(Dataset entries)
------------------------------------------------

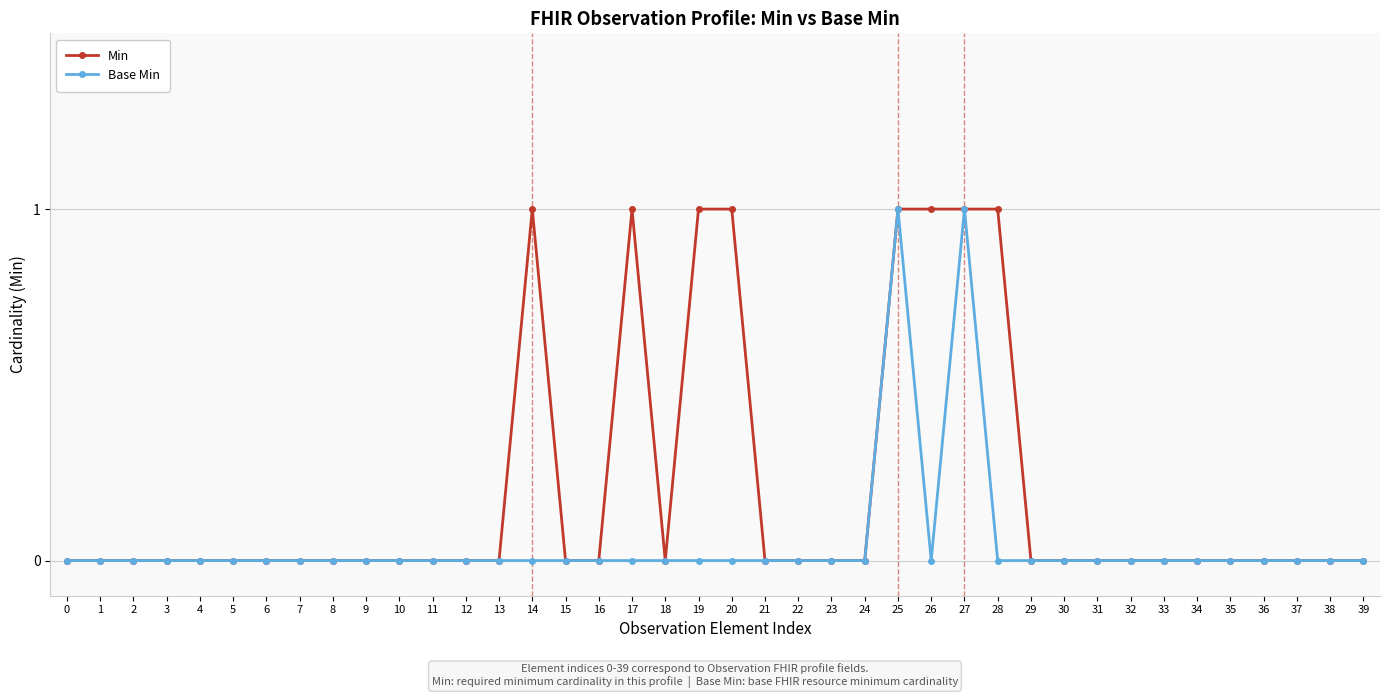

True or false: Base Min has more than 1 interior local peaks.

True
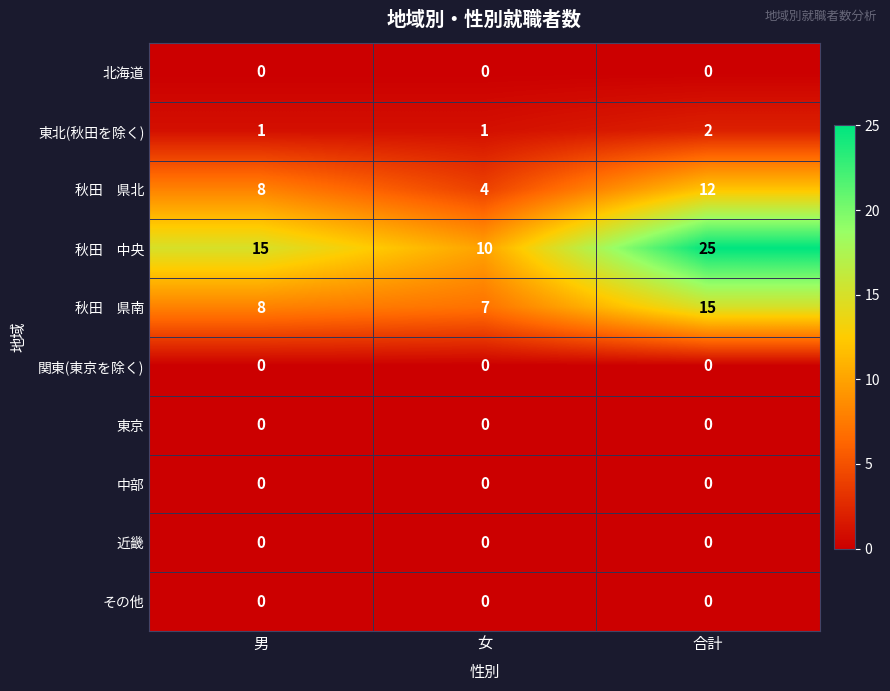

The value of 東北(秋田を除く) at 男 is 2. True or false?

False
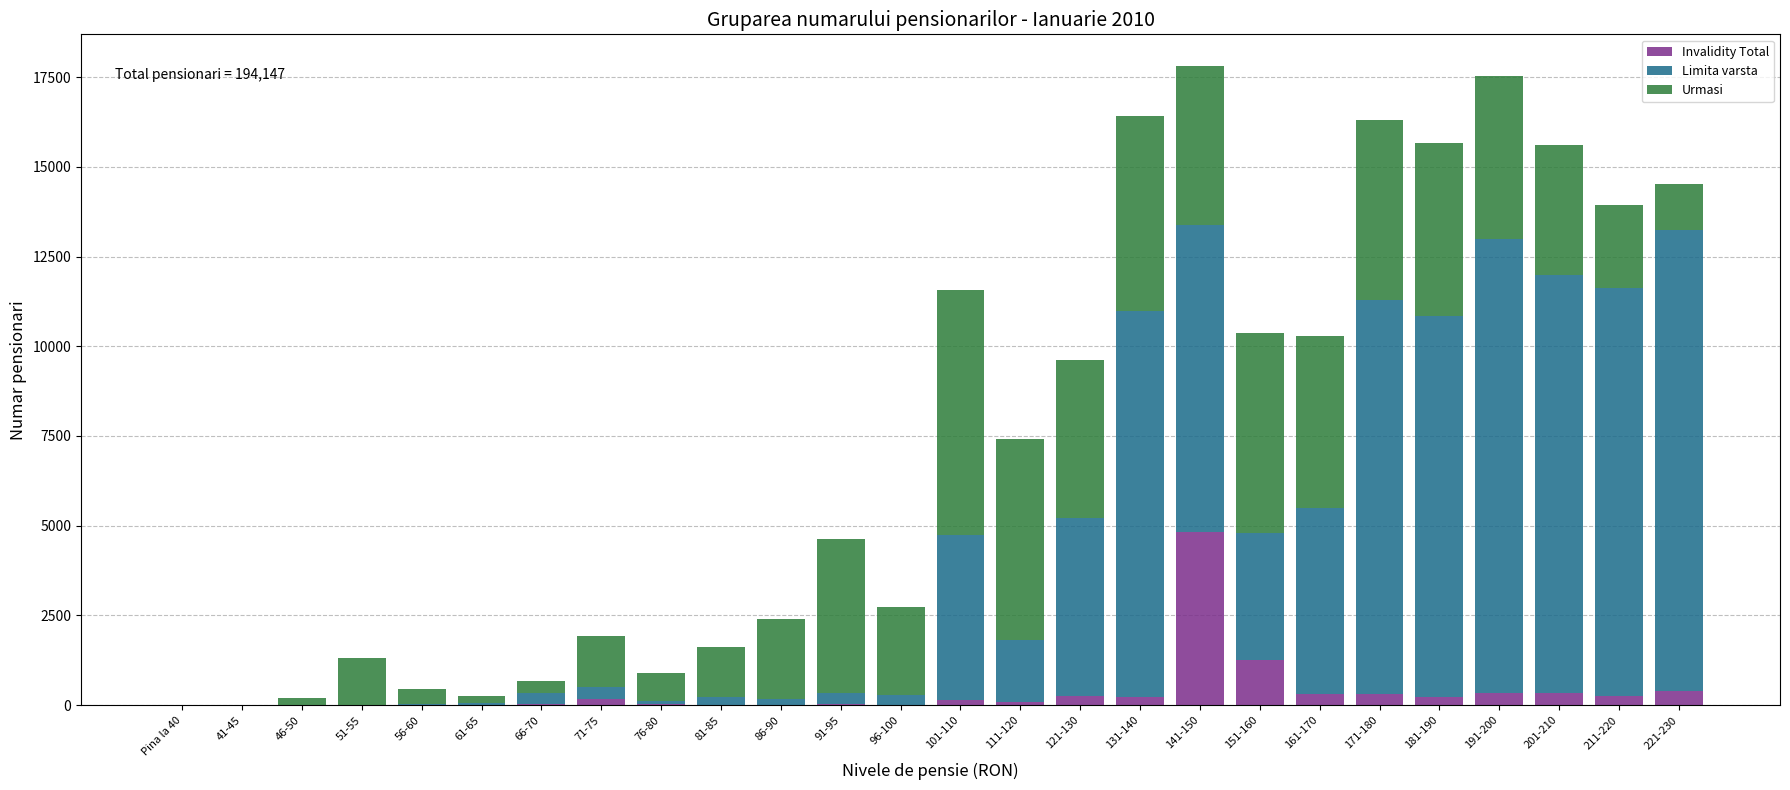

What is the sum of all Invalidity Total values?

9278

------------------------------------------------

Work required: Reproduce each of the items above word for word, leaving out the pictures.

Answer section:
True or false: Base Min has more than 1 interior local peaks.

True

The value of 東北(秋田を除く) at 男 is 2. True or false?

False

What is the sum of all Invalidity Total values?

9278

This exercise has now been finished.